• _Dataset excerpts_:
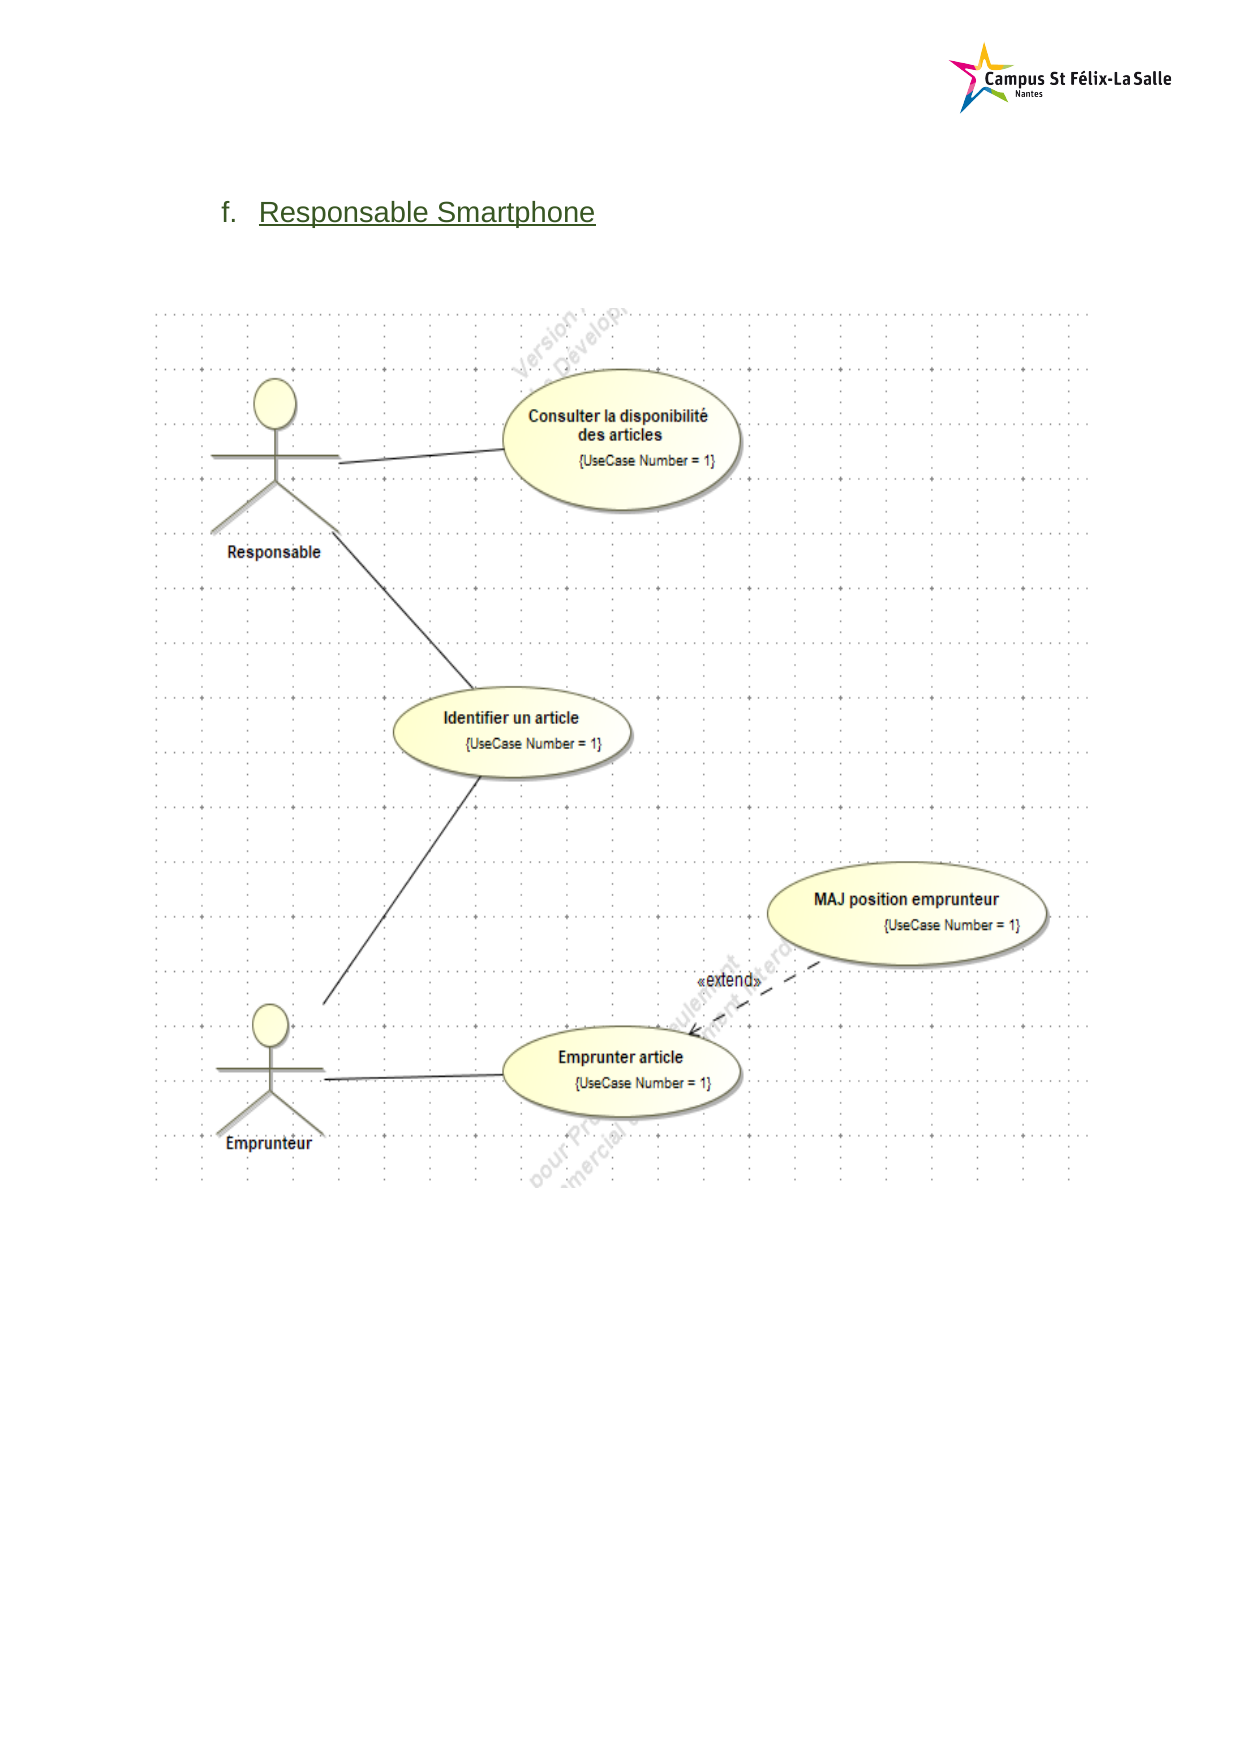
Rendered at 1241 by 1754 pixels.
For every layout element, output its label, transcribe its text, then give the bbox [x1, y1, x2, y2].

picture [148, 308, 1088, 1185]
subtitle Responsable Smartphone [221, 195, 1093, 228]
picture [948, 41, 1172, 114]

• _What is required_:
Set down each entry above word for word, without its pictures.

• _Solution to the exercise_:
Rendered at 1241 by 1754 pixels.
For every layout element, output its label, transcribe its text, then give the bbox [x1, y1, x2, y2].

picture [148, 308, 1088, 1185]
subtitle Responsable Smartphone [221, 195, 1093, 228]
picture [948, 41, 1172, 114]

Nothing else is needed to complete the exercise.